Militarism is anathema to democracy, a point well understood by the nation’s framers. Madison was apoplectic about the need to limit the warmaking ability of the government. Militarism, he argued, led to corruption, secrecy, propaganda. He hit the nail on the head.
That is the context for the NSA scandal. The security agencies are unaccountable to Congress or the people and have every incentive to collect as much information as possible. There is no penalty for getting too much, and careers can be ended if you do not get enough. The digital corporate giants have reason to play ball because they get generously compensated, plus they have every reason to wish to remain on superb terms with the military and the state. The US government is effectively their private agency when it comes to representing their interests globally. It is like having the most powerful law firm and security force in the world on retainer.
In another way the bank bailouts illustrated the same point – that the state and the dominant players in the private economy cooperate in a way that makes a nonsense of what you call the "official catechism" about capitalism and free markets. My sense is that most Americans don’t really believe this official version now. Is that right, do you think? Is your argument finally moving into the mainstream? If so, what are the implications for politics and the media? It sometimes seems as though the politicians and opinion-formers are sailing on regardless. We know that they have excellent data … But is the game up, finally?
U.S. politics is at a new place, both an exciting and dangerous place. The USA is a more progressive nation than it has been for a long time. If there were 70-75 percent voter turnout and parties worth voting for the nation would be an exciting cauldron of social reform. The widespread enthusiasm for the status quo is much less than it used to be. The standard bromides about free enterprise just don’t cut it with a younger population that sees no future. The idea that the USA should be fighting countless endless wars against enemies no one can even identify is wearing thin. It is a social order in decline and without much hope of a future, barring radical changes.
At the same time, the political system—including mainstream news media—is entirely in the hands of big money and resistant to change. The growing chasm between the bulk of the population and the corruption and cynicism of those atop the system is the great defining issue of our times. In one way or another it is what everyone is grappling with.

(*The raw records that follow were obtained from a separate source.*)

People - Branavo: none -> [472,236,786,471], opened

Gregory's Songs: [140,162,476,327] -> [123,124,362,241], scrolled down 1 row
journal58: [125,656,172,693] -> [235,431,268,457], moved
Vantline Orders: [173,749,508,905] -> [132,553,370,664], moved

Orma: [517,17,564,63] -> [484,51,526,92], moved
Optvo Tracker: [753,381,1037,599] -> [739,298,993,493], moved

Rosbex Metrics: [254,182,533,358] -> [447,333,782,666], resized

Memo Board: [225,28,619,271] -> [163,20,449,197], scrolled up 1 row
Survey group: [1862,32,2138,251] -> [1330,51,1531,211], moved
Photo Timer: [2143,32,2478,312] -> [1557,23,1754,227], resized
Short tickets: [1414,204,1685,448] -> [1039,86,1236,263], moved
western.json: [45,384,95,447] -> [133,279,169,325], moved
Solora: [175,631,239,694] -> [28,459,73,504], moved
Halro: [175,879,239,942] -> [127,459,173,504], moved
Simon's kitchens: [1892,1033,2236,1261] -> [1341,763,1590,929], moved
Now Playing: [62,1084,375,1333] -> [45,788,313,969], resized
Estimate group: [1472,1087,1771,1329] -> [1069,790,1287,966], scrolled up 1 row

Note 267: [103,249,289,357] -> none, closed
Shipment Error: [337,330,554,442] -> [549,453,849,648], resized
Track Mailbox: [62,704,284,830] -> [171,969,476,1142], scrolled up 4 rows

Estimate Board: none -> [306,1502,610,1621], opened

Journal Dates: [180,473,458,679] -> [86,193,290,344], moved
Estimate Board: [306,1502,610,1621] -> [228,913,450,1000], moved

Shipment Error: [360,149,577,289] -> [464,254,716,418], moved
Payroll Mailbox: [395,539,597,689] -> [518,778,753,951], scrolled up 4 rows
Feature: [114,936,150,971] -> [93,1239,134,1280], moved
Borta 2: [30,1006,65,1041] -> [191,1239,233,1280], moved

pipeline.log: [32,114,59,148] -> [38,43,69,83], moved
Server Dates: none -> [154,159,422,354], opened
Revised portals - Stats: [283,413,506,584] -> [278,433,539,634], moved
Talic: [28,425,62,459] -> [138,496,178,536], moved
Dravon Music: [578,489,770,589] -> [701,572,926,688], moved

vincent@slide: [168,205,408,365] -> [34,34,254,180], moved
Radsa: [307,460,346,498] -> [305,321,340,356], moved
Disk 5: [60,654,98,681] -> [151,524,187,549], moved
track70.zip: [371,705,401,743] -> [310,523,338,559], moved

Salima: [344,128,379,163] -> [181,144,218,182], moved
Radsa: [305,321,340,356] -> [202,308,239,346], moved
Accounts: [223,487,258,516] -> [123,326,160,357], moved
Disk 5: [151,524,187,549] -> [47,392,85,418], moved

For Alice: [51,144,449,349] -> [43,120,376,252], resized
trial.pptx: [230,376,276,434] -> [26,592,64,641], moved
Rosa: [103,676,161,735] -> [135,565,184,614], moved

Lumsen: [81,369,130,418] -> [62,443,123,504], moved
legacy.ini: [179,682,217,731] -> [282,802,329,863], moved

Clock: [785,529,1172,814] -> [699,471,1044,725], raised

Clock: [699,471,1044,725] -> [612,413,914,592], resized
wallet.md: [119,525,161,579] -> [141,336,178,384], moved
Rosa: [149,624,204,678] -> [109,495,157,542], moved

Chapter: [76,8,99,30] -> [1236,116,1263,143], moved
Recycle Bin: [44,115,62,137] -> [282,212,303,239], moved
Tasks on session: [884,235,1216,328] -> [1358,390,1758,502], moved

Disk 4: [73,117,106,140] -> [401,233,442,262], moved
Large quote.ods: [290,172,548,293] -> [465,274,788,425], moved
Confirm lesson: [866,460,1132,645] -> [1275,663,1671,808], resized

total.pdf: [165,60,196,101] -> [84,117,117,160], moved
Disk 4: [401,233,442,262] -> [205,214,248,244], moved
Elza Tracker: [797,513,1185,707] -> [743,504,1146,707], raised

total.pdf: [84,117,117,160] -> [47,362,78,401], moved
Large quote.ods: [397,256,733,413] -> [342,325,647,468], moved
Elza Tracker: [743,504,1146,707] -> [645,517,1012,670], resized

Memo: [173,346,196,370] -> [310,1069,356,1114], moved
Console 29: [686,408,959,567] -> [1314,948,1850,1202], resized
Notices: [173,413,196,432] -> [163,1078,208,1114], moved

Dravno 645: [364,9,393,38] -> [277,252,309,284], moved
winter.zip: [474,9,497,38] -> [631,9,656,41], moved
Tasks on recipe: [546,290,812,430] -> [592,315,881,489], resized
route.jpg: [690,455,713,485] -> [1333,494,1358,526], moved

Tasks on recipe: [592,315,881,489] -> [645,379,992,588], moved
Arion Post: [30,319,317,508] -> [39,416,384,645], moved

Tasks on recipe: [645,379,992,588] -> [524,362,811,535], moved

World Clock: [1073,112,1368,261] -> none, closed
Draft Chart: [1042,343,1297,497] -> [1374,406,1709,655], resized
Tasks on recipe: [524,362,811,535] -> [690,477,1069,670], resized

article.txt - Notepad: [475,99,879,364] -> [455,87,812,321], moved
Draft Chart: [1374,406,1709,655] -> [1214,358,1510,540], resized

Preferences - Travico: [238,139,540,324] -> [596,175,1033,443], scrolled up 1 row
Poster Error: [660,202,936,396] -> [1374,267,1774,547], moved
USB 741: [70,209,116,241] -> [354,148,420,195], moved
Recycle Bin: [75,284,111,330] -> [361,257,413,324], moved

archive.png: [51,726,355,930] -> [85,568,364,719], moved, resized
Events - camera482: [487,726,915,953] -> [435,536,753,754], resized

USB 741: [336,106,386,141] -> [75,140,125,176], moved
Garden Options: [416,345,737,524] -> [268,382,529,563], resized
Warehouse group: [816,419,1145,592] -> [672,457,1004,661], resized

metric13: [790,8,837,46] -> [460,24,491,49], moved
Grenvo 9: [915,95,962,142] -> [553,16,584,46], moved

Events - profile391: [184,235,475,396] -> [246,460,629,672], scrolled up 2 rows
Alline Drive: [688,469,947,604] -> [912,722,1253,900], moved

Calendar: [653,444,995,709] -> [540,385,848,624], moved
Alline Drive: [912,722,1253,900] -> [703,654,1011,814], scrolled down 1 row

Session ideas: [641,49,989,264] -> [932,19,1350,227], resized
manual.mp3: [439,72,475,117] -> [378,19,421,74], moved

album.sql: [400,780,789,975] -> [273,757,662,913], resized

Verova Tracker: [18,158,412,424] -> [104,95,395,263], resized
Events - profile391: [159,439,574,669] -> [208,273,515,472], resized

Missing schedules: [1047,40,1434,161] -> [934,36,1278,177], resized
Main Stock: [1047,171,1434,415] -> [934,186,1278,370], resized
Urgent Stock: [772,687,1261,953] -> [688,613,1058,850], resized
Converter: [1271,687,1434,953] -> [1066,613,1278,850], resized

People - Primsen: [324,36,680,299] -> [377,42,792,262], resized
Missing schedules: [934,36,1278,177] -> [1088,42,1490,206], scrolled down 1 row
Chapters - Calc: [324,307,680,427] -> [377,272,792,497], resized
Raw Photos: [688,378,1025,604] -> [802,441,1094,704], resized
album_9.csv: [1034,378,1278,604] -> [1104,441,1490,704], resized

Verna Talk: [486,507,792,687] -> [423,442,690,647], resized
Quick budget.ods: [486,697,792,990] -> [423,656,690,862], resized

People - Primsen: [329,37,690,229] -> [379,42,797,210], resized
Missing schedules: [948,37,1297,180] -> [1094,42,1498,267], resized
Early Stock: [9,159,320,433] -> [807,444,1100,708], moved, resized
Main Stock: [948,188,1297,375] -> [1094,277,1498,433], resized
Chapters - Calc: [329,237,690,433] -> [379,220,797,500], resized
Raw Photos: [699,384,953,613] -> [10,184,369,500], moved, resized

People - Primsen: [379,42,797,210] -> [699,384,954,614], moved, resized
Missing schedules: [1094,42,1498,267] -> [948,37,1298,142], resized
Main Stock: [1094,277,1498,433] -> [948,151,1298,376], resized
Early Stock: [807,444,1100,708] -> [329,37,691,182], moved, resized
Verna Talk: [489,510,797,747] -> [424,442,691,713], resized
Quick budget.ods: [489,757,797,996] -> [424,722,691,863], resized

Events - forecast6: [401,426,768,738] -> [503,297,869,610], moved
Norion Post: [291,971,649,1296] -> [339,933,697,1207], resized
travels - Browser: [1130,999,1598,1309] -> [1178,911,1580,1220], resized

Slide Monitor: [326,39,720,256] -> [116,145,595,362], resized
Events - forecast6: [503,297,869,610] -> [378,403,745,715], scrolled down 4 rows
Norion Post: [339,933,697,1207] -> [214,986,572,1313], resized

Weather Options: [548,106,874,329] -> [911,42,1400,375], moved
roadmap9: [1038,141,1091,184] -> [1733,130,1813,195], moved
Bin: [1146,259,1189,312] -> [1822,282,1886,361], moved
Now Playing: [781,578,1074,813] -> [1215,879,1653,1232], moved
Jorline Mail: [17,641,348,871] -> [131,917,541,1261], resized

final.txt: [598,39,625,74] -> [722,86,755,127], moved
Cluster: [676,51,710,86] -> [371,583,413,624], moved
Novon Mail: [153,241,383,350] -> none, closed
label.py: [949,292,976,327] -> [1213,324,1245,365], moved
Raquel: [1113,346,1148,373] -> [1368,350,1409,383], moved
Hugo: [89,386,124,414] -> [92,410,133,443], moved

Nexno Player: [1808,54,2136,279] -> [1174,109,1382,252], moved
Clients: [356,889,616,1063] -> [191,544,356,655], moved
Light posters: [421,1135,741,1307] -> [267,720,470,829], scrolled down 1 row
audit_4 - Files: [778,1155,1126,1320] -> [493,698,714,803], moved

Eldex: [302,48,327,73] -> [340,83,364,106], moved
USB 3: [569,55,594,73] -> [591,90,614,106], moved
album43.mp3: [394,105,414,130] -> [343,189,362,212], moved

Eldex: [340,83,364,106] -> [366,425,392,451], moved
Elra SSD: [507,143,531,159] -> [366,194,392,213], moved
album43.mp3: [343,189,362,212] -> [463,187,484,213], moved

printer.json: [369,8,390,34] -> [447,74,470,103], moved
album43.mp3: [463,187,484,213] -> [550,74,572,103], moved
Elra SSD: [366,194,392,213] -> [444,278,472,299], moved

You write in Digital Disconnect about how successful public relations efforts often pass unnoticed – we accept something as the way of the world when a huge effort has gone into making it seem so. What do you think we should look out for in the coming months and years? How are Google and the Pentagon and their many partners going to try to keep the show on the road?
Expect more of the same, and expect nothing to change except window dressing. Look at how the Snowden affair has been handled as Exhibit A. The fact that it is the Snowden affair and not the NSA Illegal Spying affair says it all.